FARC’s Crisis of Discipline

The French-language daily Libération has an interview with Colombian academic and military analyst César Restrepo on the recent tension in the region. Along the way, he touched upon the current crisis within the ranks of the Colombian insurgency, reflected by the recent betrayal of FARC commander Ivan Rios by his own men:

The circumstances in which the commander Ivan Rios was just killed — by his bodyguards — confirm what we’ve been hearing for several months now: that the FARC is experiencing a very serious crisis of discipline. The principal cause is drug money. What began as a means of financing became a cancer. The taste for easy money corrupted the insurgency. To the point that the “lieutenants” of certain units try to kill their commanders in order to take over the business. (Translated from the French.)

The link between insurgencies and organized crime is pretty well-known, but I’ve yet to see a satisfying approach to that particular aspect of counter-insurgency. Here’s the paragraph devoted to it by the Army counter-insurgency field manual (.pdf):

Throughout history, many insurgencies have degenerated into criminality. This occurred as the primary movements disintegrated and the remaining elements were cast adrift. Such disintegration is desirable; it replaces a dangerous, ideologically inspired body of disaffiliated individuals with a less dangerous but more diverse body, normally of very uneven character.
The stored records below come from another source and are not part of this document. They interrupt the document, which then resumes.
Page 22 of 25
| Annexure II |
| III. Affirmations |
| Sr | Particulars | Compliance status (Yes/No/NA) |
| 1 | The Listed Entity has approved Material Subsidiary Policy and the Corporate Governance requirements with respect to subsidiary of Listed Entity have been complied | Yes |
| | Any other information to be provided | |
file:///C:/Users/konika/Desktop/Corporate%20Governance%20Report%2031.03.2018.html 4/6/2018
The first is a security threat, the second a law-and-order concern. This should not be interpreted, of course, as denigrating the armed capacity of a law-and-order threat. Successful counterinsurgents are prepared to address this disintegration. They also recognize that the ideal approach eliminates both the insurgency and any criminal threats its elimination produces. (p. 1-12)

That’s pretty thin gruel, especially given our less-than-stellar results in eliminating the global drug trade. The disintegration into criminal enterprises not only splinters organizational infrastructure, it also creates a natural wedge between insurgents and the local population. Rather than taking advantage of that, we’ve put our counter-narcotics emphasis on crop-destruction programs that, by depriving poor farmers of lucrative cash crops, create the kinds of grievances that feed insurgencies.
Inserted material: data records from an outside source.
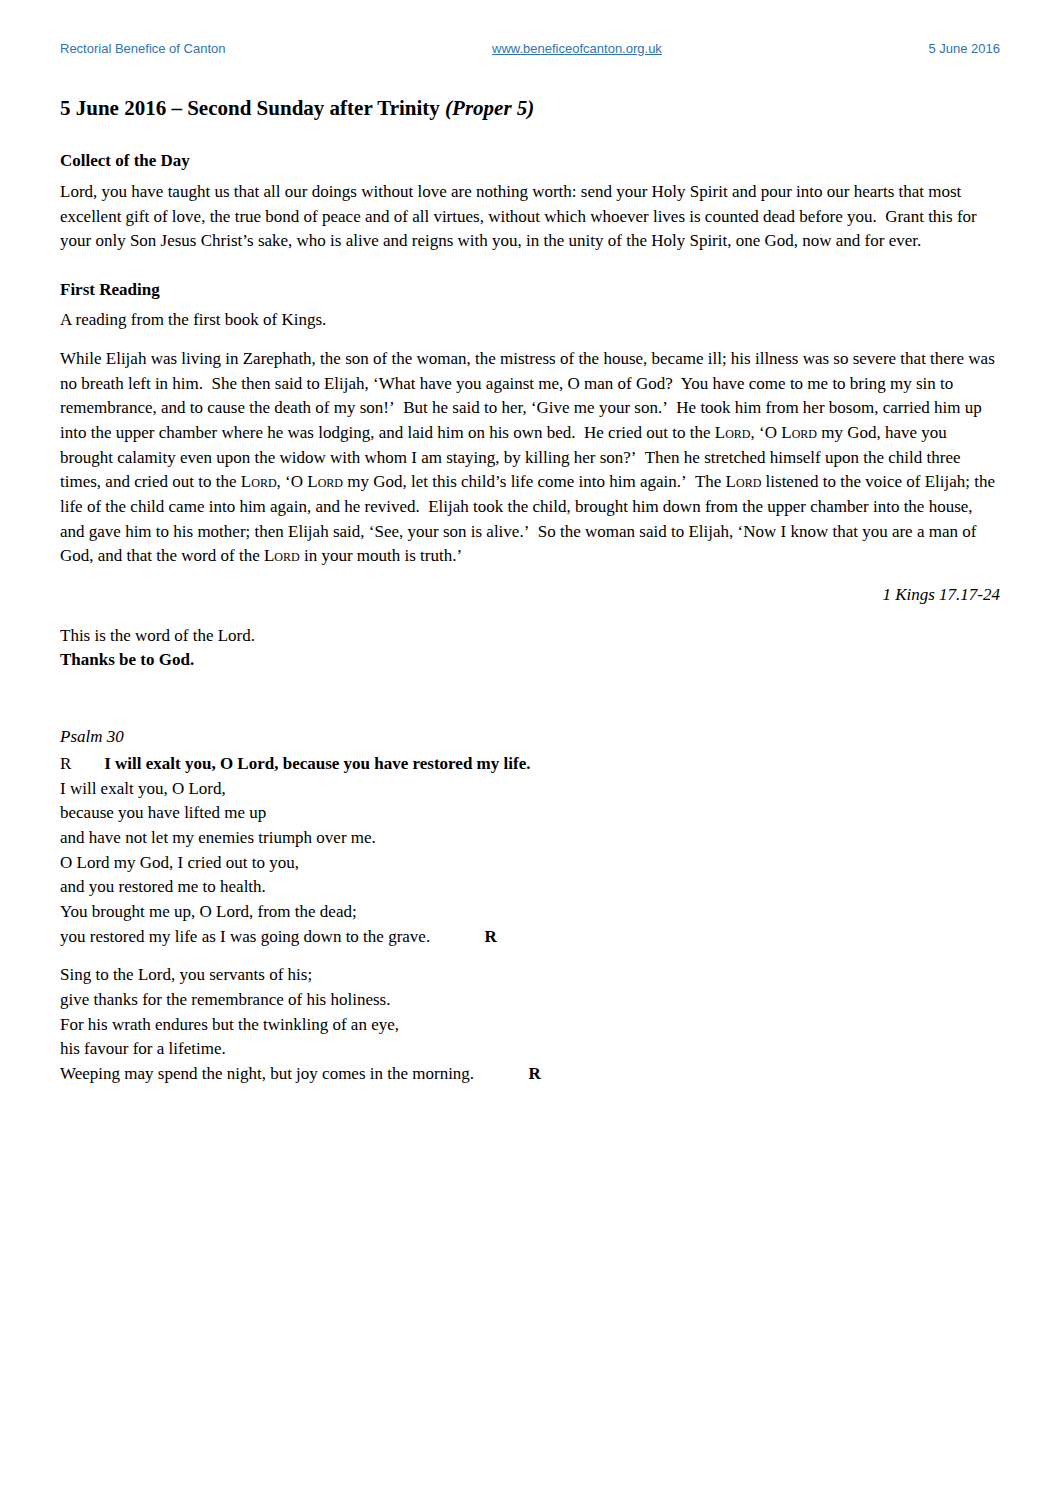Rectorial Benefice of Canton
www.beneficeofcanton.org.uk
5 June 2016
5 June 2016 – Second Sunday after Trinity (Proper 5)
Collect of the Day
Lord, you have taught us that all our doings without love are nothing worth: send your Holy Spirit and pour into our hearts that most excellent gift of love, the true bond of peace and of all virtues, without which whoever lives is counted dead before you. Grant this for your only Son Jesus Christ’s sake, who is alive and reigns with you, in the unity of the Holy Spirit, one God, now and for ever.
First Reading
A reading from the first book of Kings.
While Elijah was living in Zarephath, the son of the woman, the mistress of the house, became ill; his illness was so severe that there was no breath left in him. She then said to Elijah, ‘What have you against me, O man of God? You have come to me to bring my sin to remembrance, and to cause the death of my son!’ But he said to her, ‘Give me your son.’ He took him from her bosom, carried him up into the upper chamber where he was lodging, and laid him on his own bed. He cried out to the Lord, ‘O Lord my God, have you brought calamity even upon the widow with whom I am staying, by killing her son?’ Then he stretched himself upon the child three times, and cried out to the Lord, ‘O Lord my God, let this child’s life come into him again.’ The Lord listened to the voice of Elijah; the life of the child came into him again, and he revived. Elijah took the child, brought him down from the upper chamber into the house, and gave him to his mother; then Elijah said, ‘See, your son is alive.’ So the woman said to Elijah, ‘Now I know that you are a man of God, and that the word of the Lord in your mouth is truth.’
1 Kings 17.17-24
This is the word of the Lord.
Thanks be to God.
Psalm 30
RI will exalt you, O Lord, because you have restored my life.
I will exalt you, O Lord,
because you have lifted me up
and have not let my enemies triumph over me.
O Lord my God, I cried out to you,
and you restored me to health.
You brought me up, O Lord, from the dead;
you restored my life as I was going down to the grave.R
Sing to the Lord, you servants of his;
give thanks for the remembrance of his holiness.
For his wrath endures but the twinkling of an eye,
his favour for a lifetime.
Weeping may spend the night, but joy comes in the morning.R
We should also be devoting some energy to trying to anticipate what a post-ideological Al Qaeda might look like. It might be that religious extremism will prove more resistant to the kind of disintegration we’ve seen in other insurgencies. But the early signs out of Afghanistan, where heroin trafficking has grown exponentially in Taliban strongholds, suggest that it isn’t, and we should be prepared to deal with radical Islam’s genetic mutations when they do appear.